Extrait source:
────

Sont-ils braques? Veulent-ils une nouvelle baraque, l’Etat Islamique? Mon « hique »! Ils veulent du sexe et de l’argent, comme vous tous, vous voyez!
Ah je lis, par ci et par là qu’on les drogue avant qu’ils ne se jettent dans l’arène! Déresponsabilisons-les, bien joué! Parce qu’ils se sont retrouvés par hasard au camp d’entrainement en Syrie ou pire chez Jawad à Saint-Denis, à servir le Djihad? Ca suffit ces conneries! Le sexe et l’argent je vous dis!
Ah les Houris, ces jolies vierges du Paradis, aux yeux de perles et aux solides mamelles, quelle douce allégorie! Je vous mets donc au défi de trouver une femme de djihadistes qui soit belle comme une rose…du Paradis. Eh oui, j’ose! Aveu d’impuissance, car le Paradis, telle une romance, vole jusqu’à nos oreilles comme un symbole : il s’agit d’être soi-même parfait, sculpter notre espace à volonté, le changer en un monde meilleur, conduit par notre pureté intérieure.
La vie est beauté Abou Bakr Al-Baghdadi, admire-la, elle est bonne savoure-la, délecte-toi. Et puis mets-toi un peu de musique, je sais ça pique mais danse, entre en transe tu vas voir c’est hypnotique!
Mmmm… J’ai l’intuition que je vais recevoir une fatwa, mais qu’est-ce qu’une intuition si ce n’est que la fugacité des expériences passées?
Pour finir de les énerver, je vais vous raconter une histoire…de la Torah!

────

Travail demandé:
**a.** D'après le texte sur les djihadistes, que veulent-ils réellement ?
**b.** Reproduisez tout le texte sur les djihadistes, depuis « La vie est beauté » jusqu'à « histoire…de la Torah! ».

Données extraites:
────

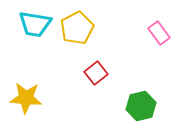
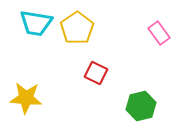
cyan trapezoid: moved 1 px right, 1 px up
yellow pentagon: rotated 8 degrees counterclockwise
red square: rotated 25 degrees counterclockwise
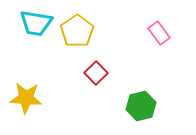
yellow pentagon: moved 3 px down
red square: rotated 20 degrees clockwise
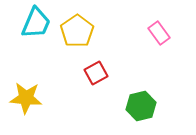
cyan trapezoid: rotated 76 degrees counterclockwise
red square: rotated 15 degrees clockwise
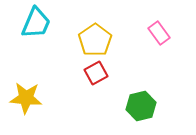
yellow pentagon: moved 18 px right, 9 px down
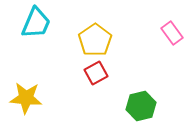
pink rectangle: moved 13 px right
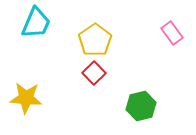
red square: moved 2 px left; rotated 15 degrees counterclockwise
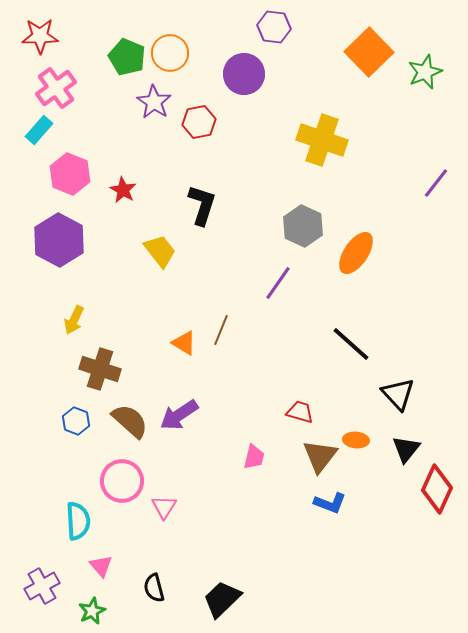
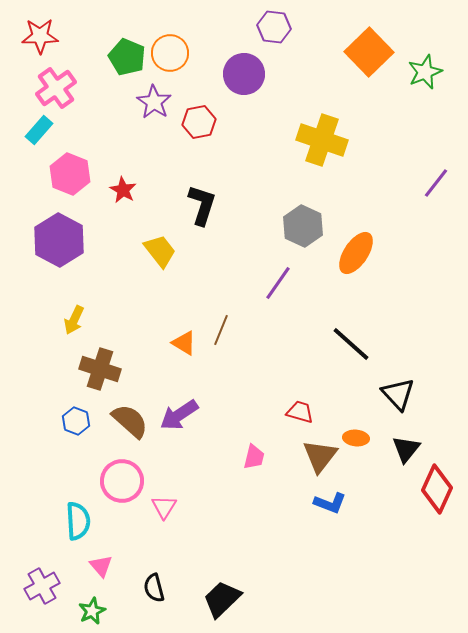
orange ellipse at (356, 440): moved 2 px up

────

Réponses rédigées:
**a.** Du sexe et de l'argent.

**b.**
La vie est beauté Abou Bakr Al-Baghdadi, admire-la, elle est bonne savoure-la, délecte-toi. Et puis mets-toi un peu de musique, je sais ça pique mais danse, entre en transe tu vas voir c’est hypnotique!
Mmmm… J’ai l’intuition que je vais recevoir une fatwa, mais qu’est-ce qu’une intuition si ce n’est que la fugacité des expériences passées?
Pour finir de les énerver, je vais vous raconter une histoire…de la Torah!